==== Study material ====
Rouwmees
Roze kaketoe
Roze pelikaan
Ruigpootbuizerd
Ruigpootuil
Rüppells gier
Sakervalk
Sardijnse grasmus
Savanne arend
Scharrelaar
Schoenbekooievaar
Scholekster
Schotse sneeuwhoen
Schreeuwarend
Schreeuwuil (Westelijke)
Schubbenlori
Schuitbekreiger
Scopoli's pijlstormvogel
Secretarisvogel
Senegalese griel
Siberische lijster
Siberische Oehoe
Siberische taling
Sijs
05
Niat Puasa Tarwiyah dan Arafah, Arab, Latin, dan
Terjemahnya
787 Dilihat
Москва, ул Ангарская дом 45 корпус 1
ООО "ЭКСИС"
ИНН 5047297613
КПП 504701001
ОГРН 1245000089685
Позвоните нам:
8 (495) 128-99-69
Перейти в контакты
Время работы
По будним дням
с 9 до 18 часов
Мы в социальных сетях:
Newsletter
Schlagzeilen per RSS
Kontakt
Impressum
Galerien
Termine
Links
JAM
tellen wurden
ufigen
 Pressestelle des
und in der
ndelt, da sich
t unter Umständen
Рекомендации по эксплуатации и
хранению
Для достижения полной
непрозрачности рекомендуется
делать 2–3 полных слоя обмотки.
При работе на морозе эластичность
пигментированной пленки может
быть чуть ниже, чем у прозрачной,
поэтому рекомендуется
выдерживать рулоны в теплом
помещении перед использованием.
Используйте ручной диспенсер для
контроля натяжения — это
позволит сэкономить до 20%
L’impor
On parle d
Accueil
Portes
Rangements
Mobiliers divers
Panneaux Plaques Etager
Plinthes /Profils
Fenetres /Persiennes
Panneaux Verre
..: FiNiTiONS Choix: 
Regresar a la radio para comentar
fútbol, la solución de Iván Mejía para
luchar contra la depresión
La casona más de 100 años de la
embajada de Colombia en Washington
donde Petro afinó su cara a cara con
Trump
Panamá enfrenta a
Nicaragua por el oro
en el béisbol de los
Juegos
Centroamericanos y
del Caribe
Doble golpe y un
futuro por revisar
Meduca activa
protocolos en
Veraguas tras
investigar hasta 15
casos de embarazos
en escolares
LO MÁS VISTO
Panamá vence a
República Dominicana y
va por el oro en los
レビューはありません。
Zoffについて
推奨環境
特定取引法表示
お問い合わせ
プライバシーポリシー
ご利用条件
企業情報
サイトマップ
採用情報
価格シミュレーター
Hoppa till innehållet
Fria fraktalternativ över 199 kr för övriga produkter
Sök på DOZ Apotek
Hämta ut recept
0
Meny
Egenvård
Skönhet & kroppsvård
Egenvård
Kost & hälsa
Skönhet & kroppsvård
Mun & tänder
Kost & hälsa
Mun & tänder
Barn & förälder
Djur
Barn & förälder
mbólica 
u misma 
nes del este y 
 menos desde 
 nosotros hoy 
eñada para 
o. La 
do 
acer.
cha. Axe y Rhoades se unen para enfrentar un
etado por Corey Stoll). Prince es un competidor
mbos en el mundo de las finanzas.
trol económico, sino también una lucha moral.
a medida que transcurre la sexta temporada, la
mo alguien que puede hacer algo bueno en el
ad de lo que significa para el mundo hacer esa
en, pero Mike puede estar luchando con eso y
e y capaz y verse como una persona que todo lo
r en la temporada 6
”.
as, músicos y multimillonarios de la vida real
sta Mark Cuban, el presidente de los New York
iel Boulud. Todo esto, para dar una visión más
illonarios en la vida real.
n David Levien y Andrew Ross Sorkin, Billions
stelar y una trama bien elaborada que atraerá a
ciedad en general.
====
Task brief:
Using the data above, reproduce exactly the lines from the line that contains "menos desde" through the line that contains "a medida que", including both.

Worked solution:
 menos desde 
 nosotros hoy 
eñada para 
o. La 
do 
acer.
cha. Axe y Rhoades se unen para enfrentar un
etado por Corey Stoll). Prince es un competidor
mbos en el mundo de las finanzas.
trol económico, sino también una lucha moral.
a medida que transcurre la sexta temporada, la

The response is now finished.